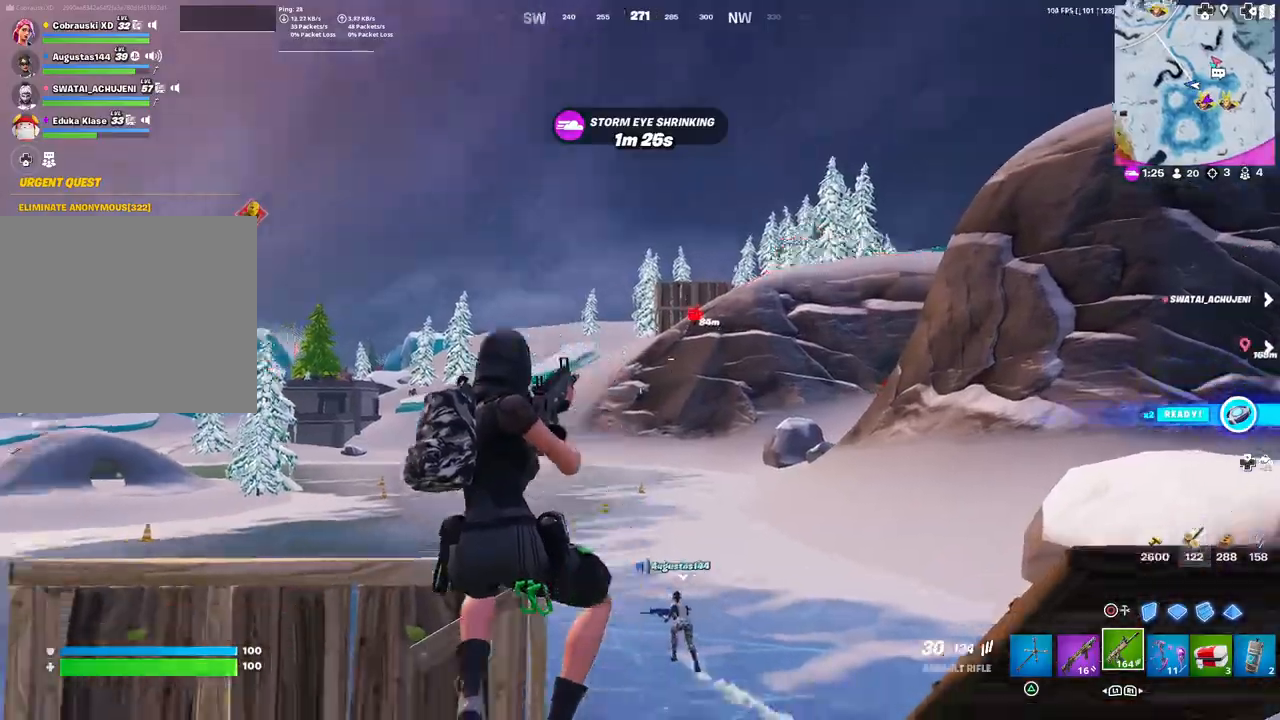
Gameplay with a controller (PlayStation layout); each line is a JSON object with the inputs held at the frame after it. "events" lists button and stick changes between this image and that frame as [ms after this image, input, new state], when the widget could be followed in between.
{"buttons": [], "left_stick": "up-left", "right_stick": "left", "events": [[100, "right_stick", "left"]]}
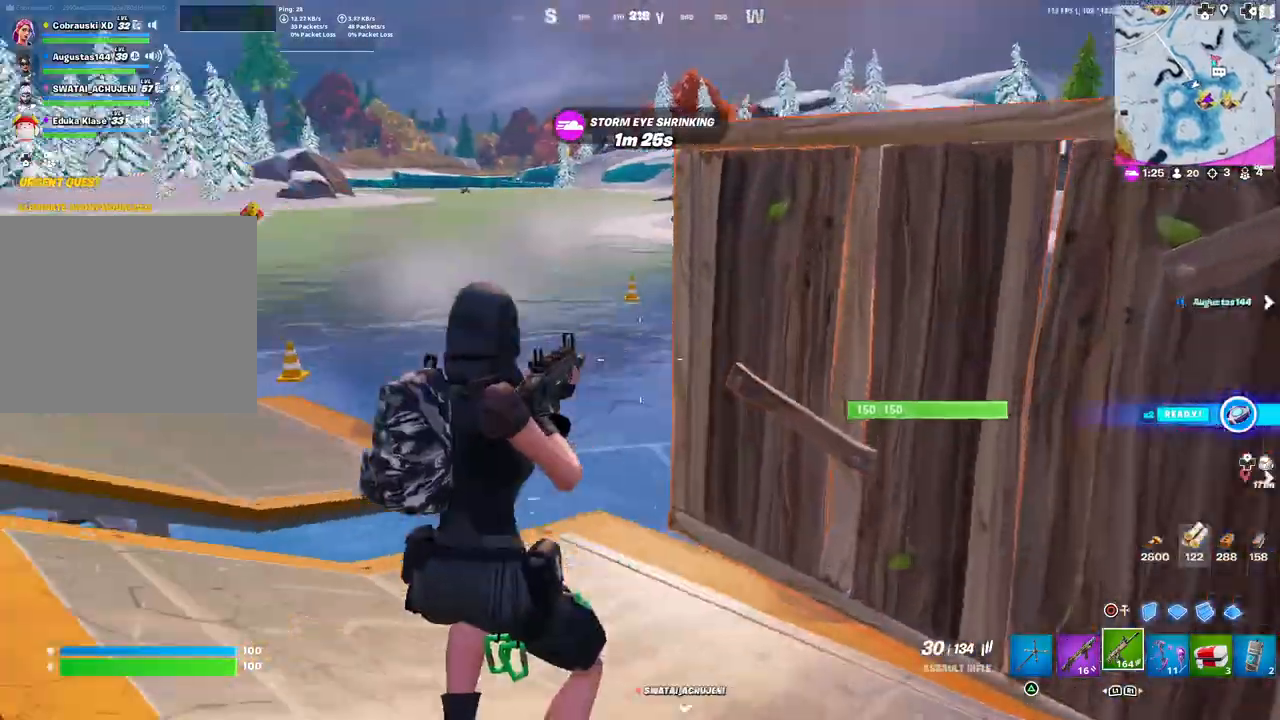
{"buttons": [], "left_stick": "up-left", "right_stick": "right", "events": [[133, "L1", "down"], [217, "L1", "up"], [300, "L1", "down"], [383, "right_stick", "right"], [400, "L1", "up"]]}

....................

WORK INSTRUCTION: Across the material above, count each line with the string "left" and state the number alone.

OUTPUT FOR THIS TASK: 2